Information shown:
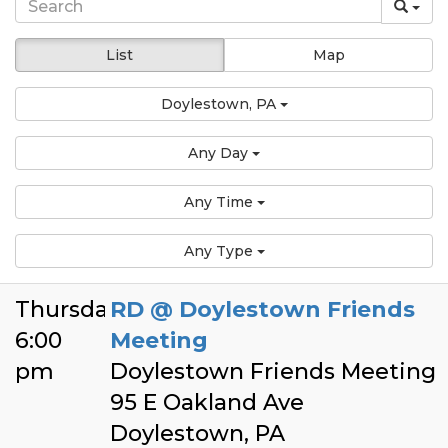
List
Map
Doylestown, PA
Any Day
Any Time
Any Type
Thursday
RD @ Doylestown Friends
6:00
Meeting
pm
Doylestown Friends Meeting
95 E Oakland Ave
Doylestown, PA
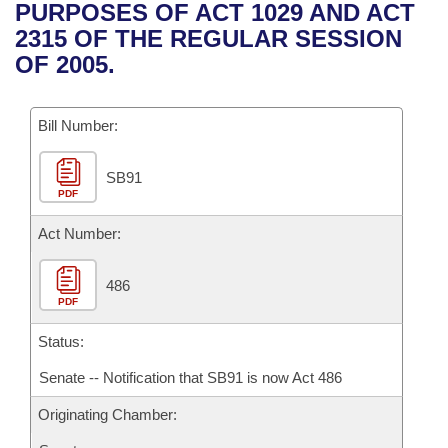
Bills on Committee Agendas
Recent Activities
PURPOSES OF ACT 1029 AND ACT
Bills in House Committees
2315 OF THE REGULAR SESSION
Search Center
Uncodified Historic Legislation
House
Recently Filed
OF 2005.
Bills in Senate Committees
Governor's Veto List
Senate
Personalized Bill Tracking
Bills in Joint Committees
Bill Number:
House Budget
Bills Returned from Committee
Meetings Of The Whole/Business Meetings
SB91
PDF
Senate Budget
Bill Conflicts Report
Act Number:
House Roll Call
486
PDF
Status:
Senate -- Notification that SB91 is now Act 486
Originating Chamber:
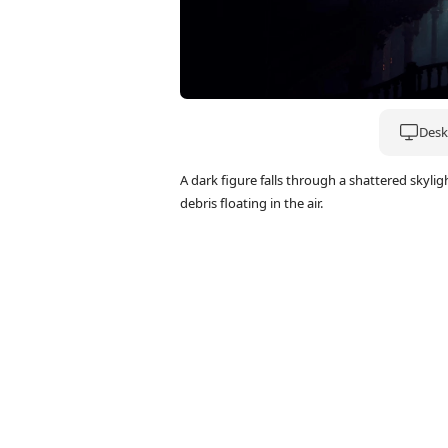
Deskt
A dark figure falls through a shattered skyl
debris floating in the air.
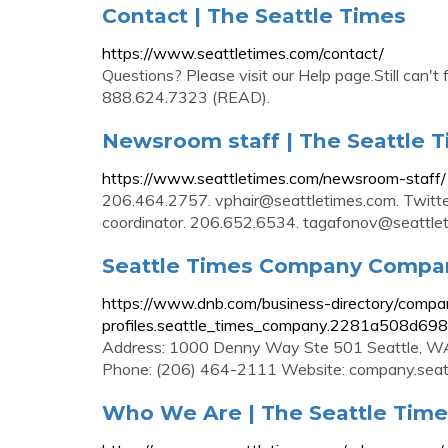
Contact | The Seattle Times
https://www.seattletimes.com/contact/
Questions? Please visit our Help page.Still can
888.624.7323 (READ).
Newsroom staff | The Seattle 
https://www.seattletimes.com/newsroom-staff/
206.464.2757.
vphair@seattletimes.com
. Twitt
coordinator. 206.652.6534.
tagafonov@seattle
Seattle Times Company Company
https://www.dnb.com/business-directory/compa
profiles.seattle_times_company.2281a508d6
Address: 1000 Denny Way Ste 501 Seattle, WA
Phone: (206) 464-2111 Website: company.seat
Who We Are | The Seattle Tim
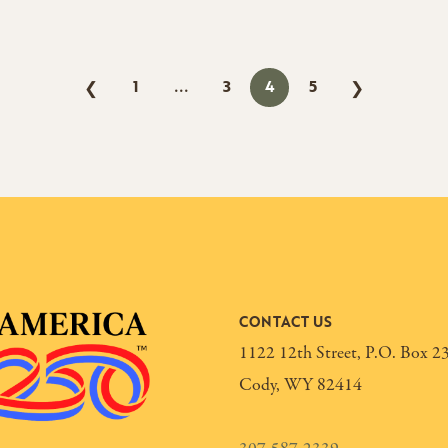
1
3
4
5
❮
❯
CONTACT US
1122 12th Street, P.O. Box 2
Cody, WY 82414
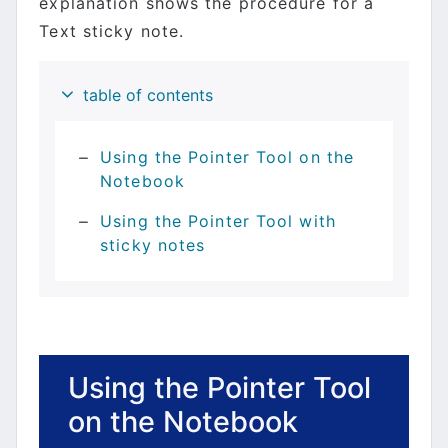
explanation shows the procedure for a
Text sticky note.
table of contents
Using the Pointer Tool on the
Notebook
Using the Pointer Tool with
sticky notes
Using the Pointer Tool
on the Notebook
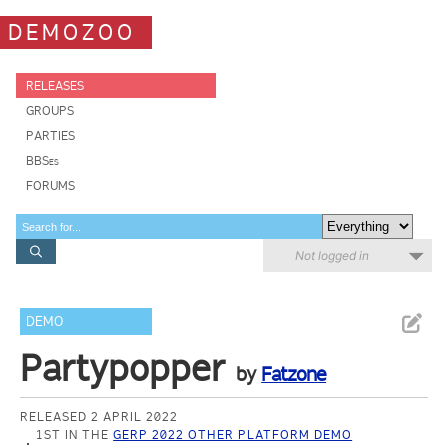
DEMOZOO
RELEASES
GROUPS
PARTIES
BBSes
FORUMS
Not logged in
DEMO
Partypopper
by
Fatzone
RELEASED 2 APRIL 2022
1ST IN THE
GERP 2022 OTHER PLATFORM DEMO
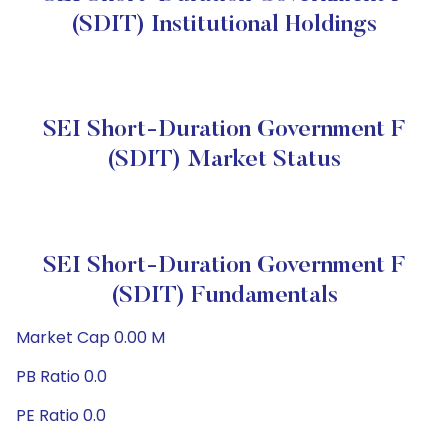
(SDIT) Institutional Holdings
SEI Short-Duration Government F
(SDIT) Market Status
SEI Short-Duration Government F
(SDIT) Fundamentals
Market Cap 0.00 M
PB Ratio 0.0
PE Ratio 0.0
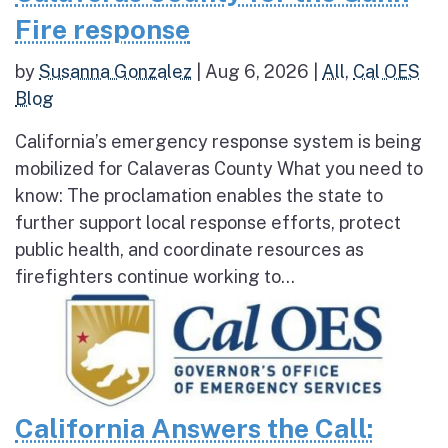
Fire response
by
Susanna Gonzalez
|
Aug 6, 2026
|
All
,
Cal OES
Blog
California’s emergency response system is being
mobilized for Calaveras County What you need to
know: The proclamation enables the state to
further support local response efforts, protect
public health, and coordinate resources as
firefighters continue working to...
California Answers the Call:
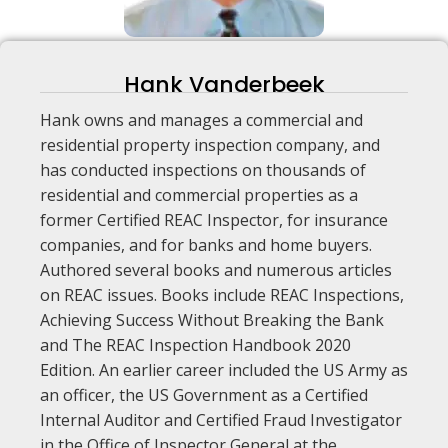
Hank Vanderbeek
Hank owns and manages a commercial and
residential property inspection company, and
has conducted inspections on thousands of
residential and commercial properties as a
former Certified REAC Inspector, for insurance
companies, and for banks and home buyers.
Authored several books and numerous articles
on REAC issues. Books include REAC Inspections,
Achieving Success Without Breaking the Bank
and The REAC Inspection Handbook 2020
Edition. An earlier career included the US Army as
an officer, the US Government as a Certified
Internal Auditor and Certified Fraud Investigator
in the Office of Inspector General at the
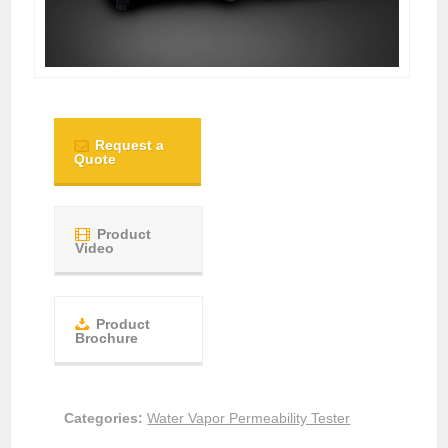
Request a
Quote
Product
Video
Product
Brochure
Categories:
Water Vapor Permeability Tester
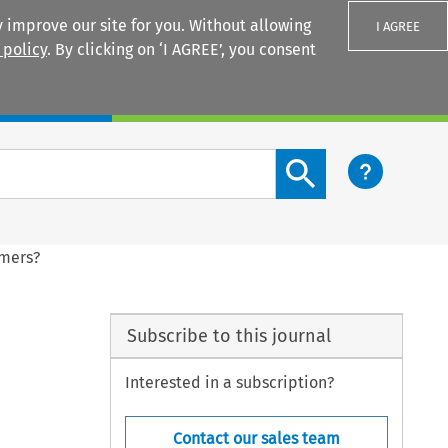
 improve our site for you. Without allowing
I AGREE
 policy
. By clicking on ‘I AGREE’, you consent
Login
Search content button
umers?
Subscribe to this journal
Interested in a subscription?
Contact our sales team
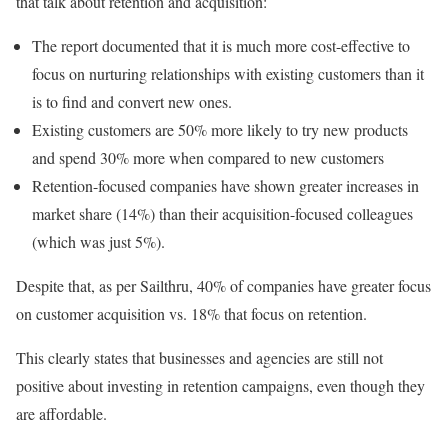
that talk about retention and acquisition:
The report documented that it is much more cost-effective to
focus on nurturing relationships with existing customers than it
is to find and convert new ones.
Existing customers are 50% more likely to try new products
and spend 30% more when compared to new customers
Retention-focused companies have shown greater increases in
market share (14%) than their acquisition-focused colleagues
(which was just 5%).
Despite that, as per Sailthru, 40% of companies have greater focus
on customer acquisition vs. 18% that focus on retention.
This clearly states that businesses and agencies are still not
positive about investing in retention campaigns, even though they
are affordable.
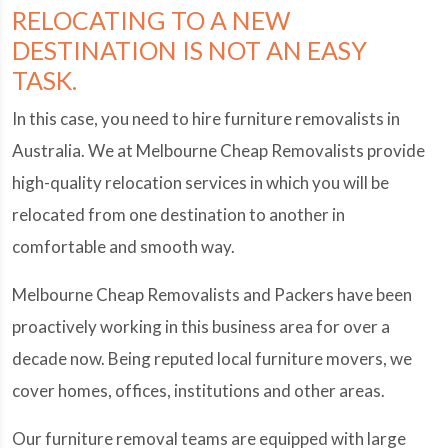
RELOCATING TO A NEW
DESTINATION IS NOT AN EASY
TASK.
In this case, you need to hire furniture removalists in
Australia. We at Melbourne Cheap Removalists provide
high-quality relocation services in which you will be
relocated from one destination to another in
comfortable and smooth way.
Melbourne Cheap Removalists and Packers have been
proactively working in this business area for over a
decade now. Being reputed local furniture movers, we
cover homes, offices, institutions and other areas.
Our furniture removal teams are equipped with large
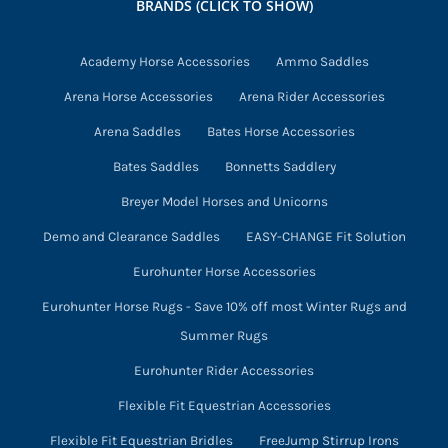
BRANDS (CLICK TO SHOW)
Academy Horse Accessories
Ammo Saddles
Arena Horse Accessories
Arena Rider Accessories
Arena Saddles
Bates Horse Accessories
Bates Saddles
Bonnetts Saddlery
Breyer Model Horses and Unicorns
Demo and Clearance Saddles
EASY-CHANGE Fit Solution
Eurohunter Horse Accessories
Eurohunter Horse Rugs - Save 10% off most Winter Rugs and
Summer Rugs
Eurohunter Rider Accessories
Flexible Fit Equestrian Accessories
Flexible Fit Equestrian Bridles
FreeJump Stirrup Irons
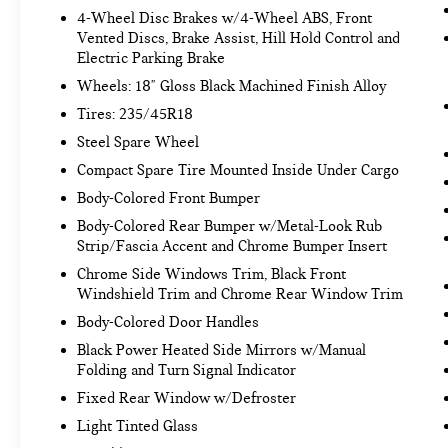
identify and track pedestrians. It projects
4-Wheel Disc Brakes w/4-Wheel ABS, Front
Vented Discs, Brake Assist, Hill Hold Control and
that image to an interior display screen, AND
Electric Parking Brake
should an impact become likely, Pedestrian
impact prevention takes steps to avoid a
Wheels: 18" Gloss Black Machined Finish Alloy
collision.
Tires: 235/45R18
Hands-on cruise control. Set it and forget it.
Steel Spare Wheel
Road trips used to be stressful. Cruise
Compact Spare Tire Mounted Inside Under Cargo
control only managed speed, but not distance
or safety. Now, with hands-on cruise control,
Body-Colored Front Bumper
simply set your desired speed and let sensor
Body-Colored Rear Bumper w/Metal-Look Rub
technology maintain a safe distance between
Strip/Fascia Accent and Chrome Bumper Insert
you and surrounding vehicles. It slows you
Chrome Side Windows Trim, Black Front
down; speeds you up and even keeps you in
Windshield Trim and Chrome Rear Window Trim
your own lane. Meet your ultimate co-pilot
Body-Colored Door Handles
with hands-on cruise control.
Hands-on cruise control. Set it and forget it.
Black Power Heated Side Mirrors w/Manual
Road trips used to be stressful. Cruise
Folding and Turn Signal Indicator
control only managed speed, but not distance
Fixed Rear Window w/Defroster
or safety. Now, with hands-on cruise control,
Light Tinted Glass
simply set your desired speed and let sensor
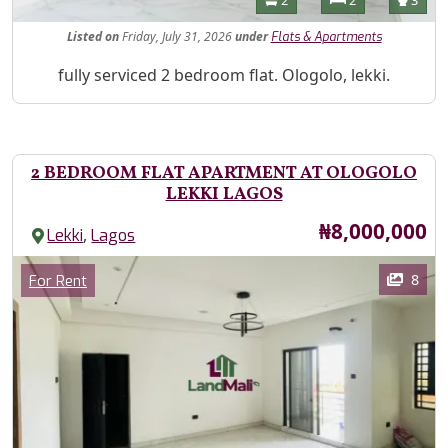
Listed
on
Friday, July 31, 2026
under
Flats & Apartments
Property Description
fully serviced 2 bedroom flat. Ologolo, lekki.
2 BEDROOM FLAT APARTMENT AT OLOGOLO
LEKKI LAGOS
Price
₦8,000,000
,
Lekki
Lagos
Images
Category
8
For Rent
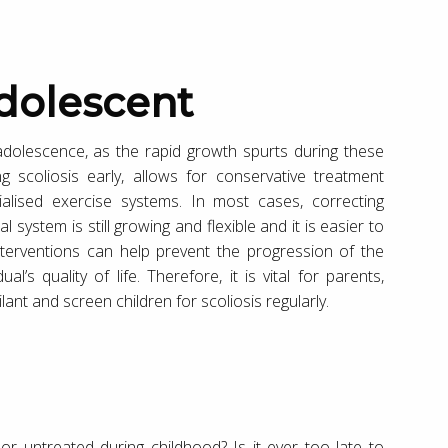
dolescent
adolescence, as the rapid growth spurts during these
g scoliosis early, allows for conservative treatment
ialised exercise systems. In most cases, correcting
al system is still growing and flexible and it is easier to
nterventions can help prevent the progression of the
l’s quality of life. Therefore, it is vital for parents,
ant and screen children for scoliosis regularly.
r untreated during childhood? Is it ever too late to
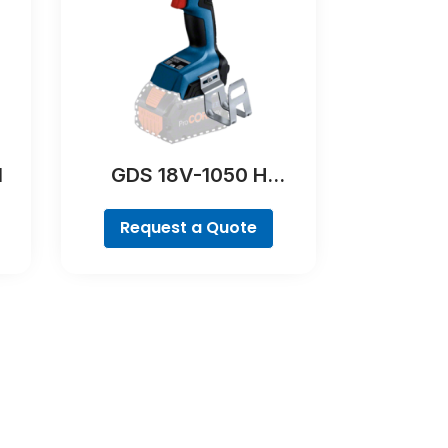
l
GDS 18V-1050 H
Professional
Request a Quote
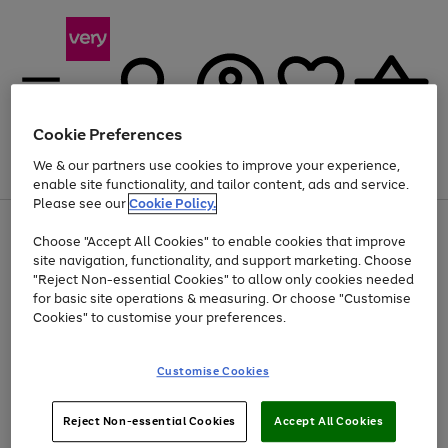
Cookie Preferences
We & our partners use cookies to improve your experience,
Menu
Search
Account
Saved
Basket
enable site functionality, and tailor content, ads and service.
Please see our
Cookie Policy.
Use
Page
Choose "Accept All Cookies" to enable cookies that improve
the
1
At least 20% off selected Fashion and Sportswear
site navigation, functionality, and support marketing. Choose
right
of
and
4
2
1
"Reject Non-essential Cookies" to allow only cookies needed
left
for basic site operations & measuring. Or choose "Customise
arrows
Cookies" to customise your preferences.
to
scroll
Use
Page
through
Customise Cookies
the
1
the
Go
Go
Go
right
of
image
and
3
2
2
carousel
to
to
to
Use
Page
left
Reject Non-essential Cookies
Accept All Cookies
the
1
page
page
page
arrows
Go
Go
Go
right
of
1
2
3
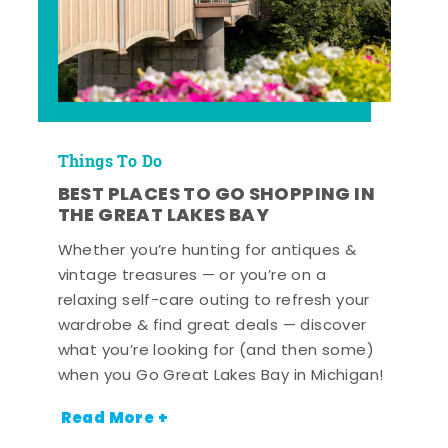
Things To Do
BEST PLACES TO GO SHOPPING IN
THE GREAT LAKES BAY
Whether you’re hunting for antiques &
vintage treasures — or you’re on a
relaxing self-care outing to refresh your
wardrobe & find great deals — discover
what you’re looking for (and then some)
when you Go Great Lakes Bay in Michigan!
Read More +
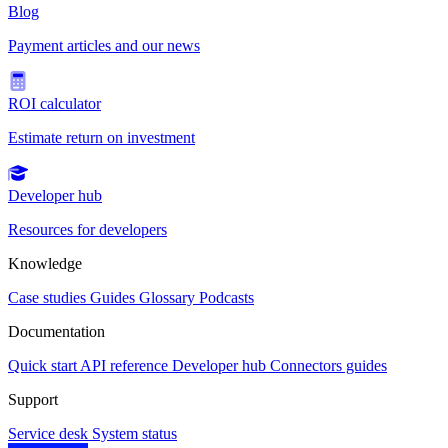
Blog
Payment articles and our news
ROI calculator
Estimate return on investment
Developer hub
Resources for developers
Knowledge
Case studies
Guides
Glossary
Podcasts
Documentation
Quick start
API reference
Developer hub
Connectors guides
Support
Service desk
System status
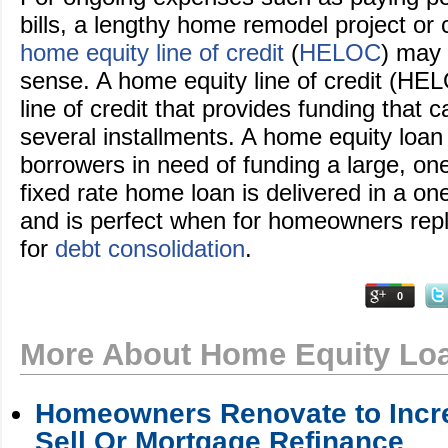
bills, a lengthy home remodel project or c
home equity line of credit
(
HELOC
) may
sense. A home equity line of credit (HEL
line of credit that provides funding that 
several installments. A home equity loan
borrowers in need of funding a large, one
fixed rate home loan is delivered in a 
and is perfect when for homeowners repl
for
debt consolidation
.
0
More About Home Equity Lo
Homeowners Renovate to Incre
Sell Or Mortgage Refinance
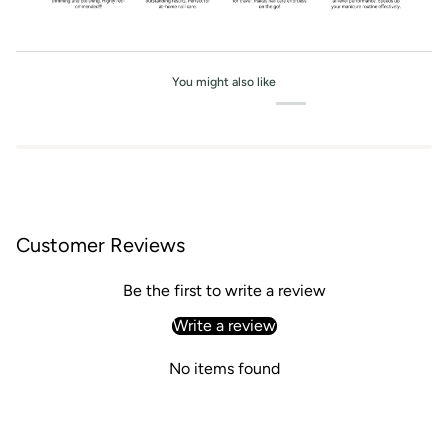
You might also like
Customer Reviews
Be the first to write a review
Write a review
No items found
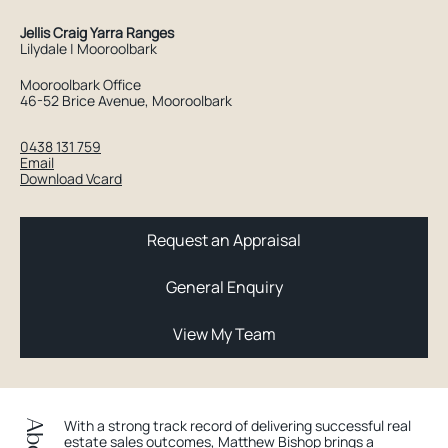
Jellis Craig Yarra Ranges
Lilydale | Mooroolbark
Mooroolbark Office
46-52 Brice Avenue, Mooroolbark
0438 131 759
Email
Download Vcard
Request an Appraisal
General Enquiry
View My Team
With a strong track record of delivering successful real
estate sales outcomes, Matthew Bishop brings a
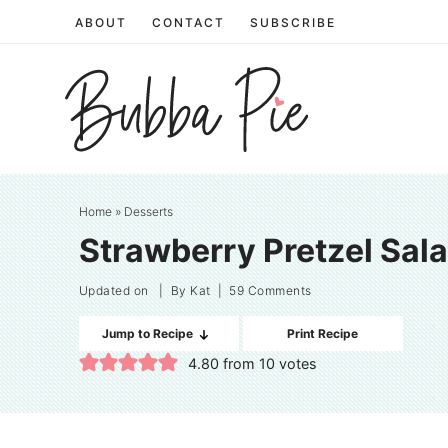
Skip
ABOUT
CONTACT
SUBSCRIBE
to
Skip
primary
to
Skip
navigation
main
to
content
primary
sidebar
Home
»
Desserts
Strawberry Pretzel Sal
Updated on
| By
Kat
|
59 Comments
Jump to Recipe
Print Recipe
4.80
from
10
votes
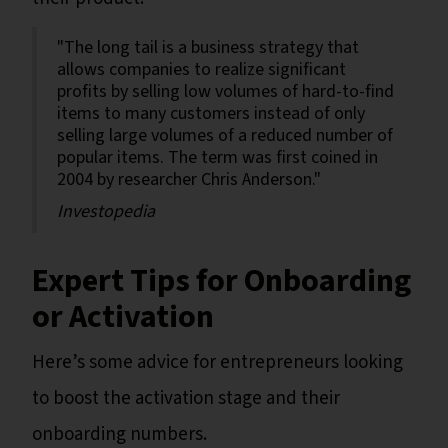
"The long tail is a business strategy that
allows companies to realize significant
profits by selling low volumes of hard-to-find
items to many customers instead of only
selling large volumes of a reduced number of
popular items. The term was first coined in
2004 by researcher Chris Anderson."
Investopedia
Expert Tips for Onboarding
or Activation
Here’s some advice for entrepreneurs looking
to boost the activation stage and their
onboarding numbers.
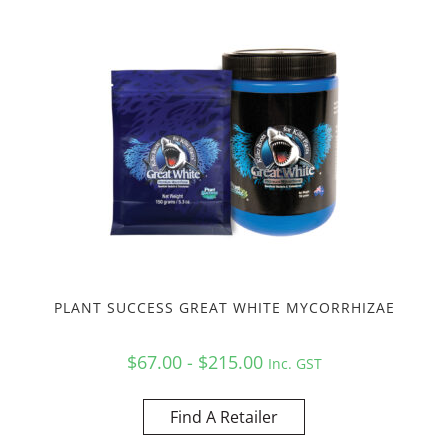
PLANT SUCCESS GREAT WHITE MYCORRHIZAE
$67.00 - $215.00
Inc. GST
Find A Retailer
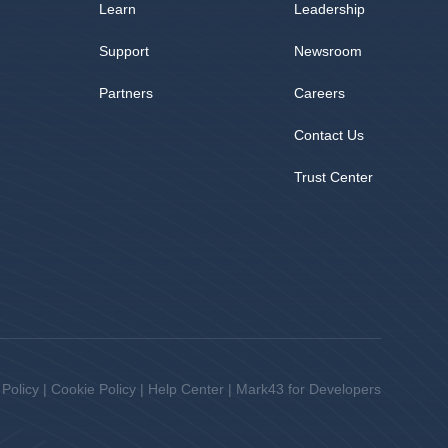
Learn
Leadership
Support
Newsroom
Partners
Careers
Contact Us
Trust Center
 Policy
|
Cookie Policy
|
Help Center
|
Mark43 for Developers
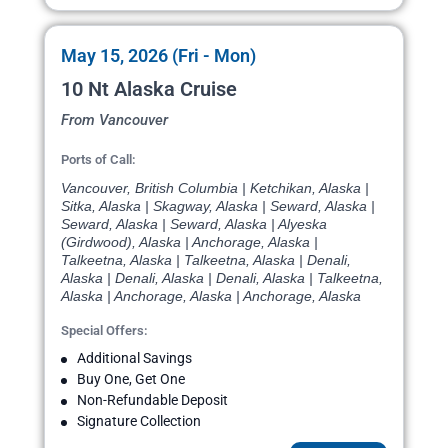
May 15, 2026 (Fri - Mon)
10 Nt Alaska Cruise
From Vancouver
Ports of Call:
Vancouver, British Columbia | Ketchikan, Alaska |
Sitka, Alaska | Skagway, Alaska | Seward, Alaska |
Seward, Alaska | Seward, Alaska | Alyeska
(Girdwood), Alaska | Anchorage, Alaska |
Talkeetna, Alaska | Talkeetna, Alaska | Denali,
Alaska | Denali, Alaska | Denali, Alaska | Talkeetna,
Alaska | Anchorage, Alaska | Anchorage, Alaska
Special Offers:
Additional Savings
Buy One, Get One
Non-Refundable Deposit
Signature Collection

Directions: Retype the text of the entries from the line with "Contact | The Seattle Times" to the line with "PE Ratio 0.0", and leave the pictures out of your answer.

Task solution:
Contact | The Seattle Times
https://www.seattletimes.com/contact/
Questions? Please visit our Help page.Still can
888.624.7323 (READ).
Newsroom staff | The Seattle 
https://www.seattletimes.com/newsroom-staff/
206.464.2757.
vphair@seattletimes.com
. Twitt
coordinator. 206.652.6534.
tagafonov@seattle
Seattle Times Company Company
https://www.dnb.com/business-directory/compa
profiles.seattle_times_company.2281a508d6
Address: 1000 Denny Way Ste 501 Seattle, WA
Phone: (206) 464-2111 Website: company.seat
Who We Are | The Seattle Tim
1
3
4
5
❮
❯
CONTACT US
1122 12th Street, P.O. Box 2
Cody, WY 82414
explanation shows the procedure for a
Text sticky note.
table of contents
Using the Pointer Tool on the
Notebook
Using the Pointer Tool with
sticky notes
Using the Pointer Tool
on the Notebook
DEMOZOO
RELEASES
GROUPS
PARTIES
BBSes
FORUMS
Not logged in
DEMO
Partypopper
by
Fatzone
RELEASED 2 APRIL 2022
1ST IN THE
GERP 2022 OTHER PLATFORM DEMO
(SDIT) Institutional Holdings
SEI Short-Duration Government F
(SDIT) Market Status
SEI Short-Duration Government F
(SDIT) Fundamentals
Market Cap 0.00 M
PB Ratio 0.0
PE Ratio 0.0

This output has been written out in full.